(Saved entries)

◆ ◆ ◆ ◆ ◆ ◆ ◆

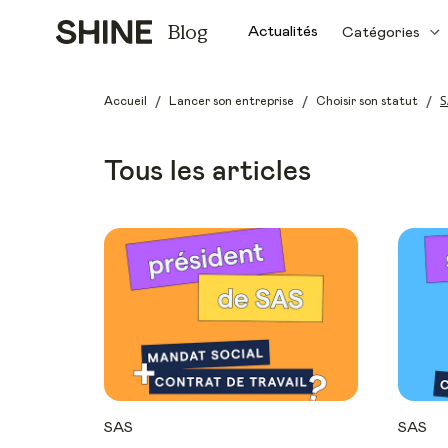
Blog
Actualités
Catégories
/
/
/
S
Accueil
Lancer son entreprise
Choisir son statut
Tous les articles
SAS
SAS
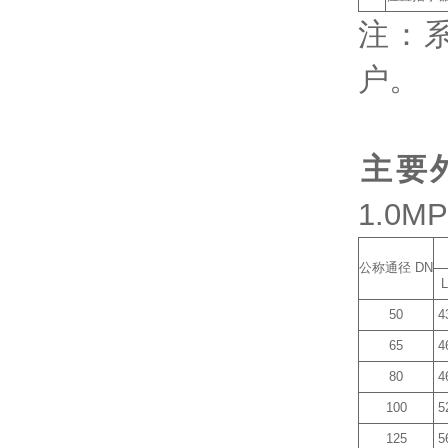
注：
户。
主要
1.0M
公称通径 DN
L
50
4
65
4
80
4
100
5
125
5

◆ ◆ ◆ ◆ ◆ ◆ ◆

TASK DESCRIPTION: Each entry above should be printed exactly, and any picture in it left out.

EXERCISE OUTPUT:
Blog
Actualités
Catégories
/
/
/
S
Accueil
Lancer son entreprise
Choisir son statut
Tous les articles
SAS
SAS
注：
户。
主要
1.0M
公称通径 DN
L
50
4
65
4
80
4
100
5
125
5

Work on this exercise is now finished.